→ **Data extract**
========================

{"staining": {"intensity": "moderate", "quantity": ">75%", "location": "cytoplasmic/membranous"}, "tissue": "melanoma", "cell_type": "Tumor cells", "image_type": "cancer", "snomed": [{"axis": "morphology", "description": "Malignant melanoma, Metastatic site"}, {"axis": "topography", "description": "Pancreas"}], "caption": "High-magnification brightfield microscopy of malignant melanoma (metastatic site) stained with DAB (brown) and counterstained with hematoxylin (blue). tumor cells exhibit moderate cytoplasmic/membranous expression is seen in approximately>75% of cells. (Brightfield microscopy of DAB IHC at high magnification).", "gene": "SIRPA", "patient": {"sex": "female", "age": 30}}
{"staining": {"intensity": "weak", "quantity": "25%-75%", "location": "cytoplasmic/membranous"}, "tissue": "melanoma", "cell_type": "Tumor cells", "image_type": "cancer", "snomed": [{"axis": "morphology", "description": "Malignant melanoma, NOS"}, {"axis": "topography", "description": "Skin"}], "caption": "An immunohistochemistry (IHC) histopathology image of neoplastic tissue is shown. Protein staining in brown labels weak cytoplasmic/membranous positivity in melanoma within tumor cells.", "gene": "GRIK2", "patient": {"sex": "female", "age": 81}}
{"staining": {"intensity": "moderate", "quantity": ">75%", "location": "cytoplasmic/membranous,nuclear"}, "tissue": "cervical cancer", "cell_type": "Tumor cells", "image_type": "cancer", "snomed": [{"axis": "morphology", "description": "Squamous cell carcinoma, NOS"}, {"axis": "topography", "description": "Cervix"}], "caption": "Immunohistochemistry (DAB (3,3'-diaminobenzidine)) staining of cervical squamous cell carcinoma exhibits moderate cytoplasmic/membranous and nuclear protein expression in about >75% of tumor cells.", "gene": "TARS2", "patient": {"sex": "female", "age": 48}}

========================

→ **Activity**
The word "brown" may appear in several lines of the data; copy every line where it does.

→ **Response to this task**
{"staining": {"intensity": "moderate", "quantity": ">75%", "location": "cytoplasmic/membranous"}, "tissue": "melanoma", "cell_type": "Tumor cells", "image_type": "cancer", "snomed": [{"axis": "morphology", "description": "Malignant melanoma, Metastatic site"}, {"axis": "topography", "description": "Pancreas"}], "caption": "High-magnification brightfield microscopy of malignant melanoma (metastatic site) stained with DAB (brown) and counterstained with hematoxylin (blue). tumor cells exhibit moderate cytoplasmic/membranous expression is seen in approximately>75% of cells. (Brightfield microscopy of DAB IHC at high magnification).", "gene": "SIRPA", "patient": {"sex": "female", "age": 30}}
{"staining": {"intensity": "weak", "quantity": "25%-75%", "location": "cytoplasmic/membranous"}, "tissue": "melanoma", "cell_type": "Tumor cells", "image_type": "cancer", "snomed": [{"axis": "morphology", "description": "Malignant melanoma, NOS"}, {"axis": "topography", "description": "Skin"}], "caption": "An immunohistochemistry (IHC) histopathology image of neoplastic tissue is shown. Protein staining in brown labels weak cytoplasmic/membranous positivity in melanoma within tumor cells.", "gene": "GRIK2", "patient": {"sex": "female", "age": 81}}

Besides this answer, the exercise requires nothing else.